--- RECORDS TO PROCESS ---
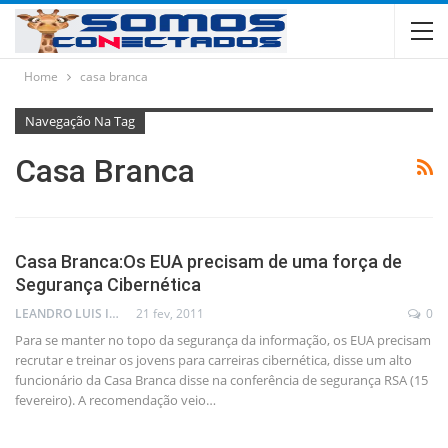
Home
casa branca
Navegação Na Tag
Casa Branca
Casa Branca:Os EUA precisam de uma força de
Segurança Cibernética
LEANDRO LUIS ISOLA
21 fev, 2011
0
Para se manter no topo da segurança da informação, os EUA precisam
recrutar e treinar os jovens para carreiras cibernética, disse um alto
funcionário da Casa Branca disse na conferência de segurança RSA (15
fevereiro). A recomendação veio…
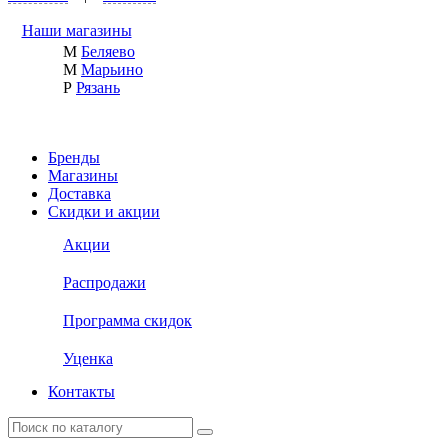
Наши магазины
М
Беляево
М
Марьино
Р
Рязань
Бренды
Магазины
Доставка
Скидки и акции
Акции
Распродажи
Программа скидок
Уценка
Контакты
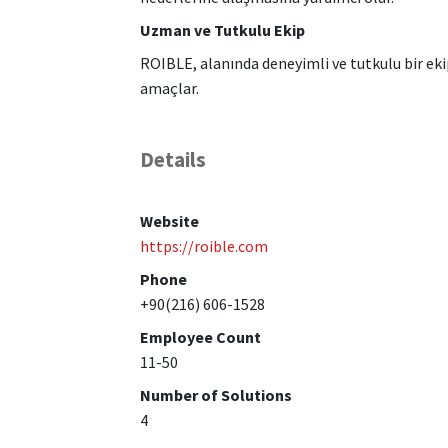
Uzman ve Tutkulu Ekip
ROIBLE, alanında deneyimli ve tutkulu bir ek
amaçlar.
Details
Website
https://roible.com
Phone
+90(216) 606-1528
Employee Count
11-50
Number of Solutions
4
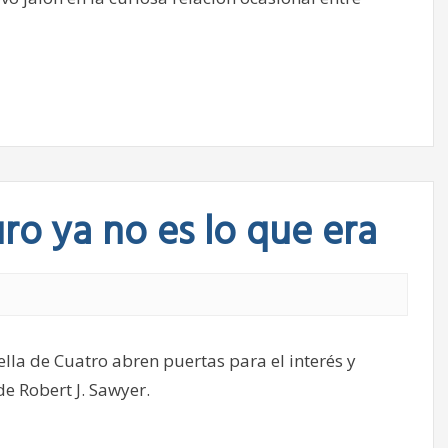
ro ya no es lo que era
ella de Cuatro abren puertas para el interés y
de Robert J. Sawyer.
---
PROMPT: Count the lines above that contain the string "disse", with case counting, and give only the number.

OUTPUT OF THE EXERCISE: 2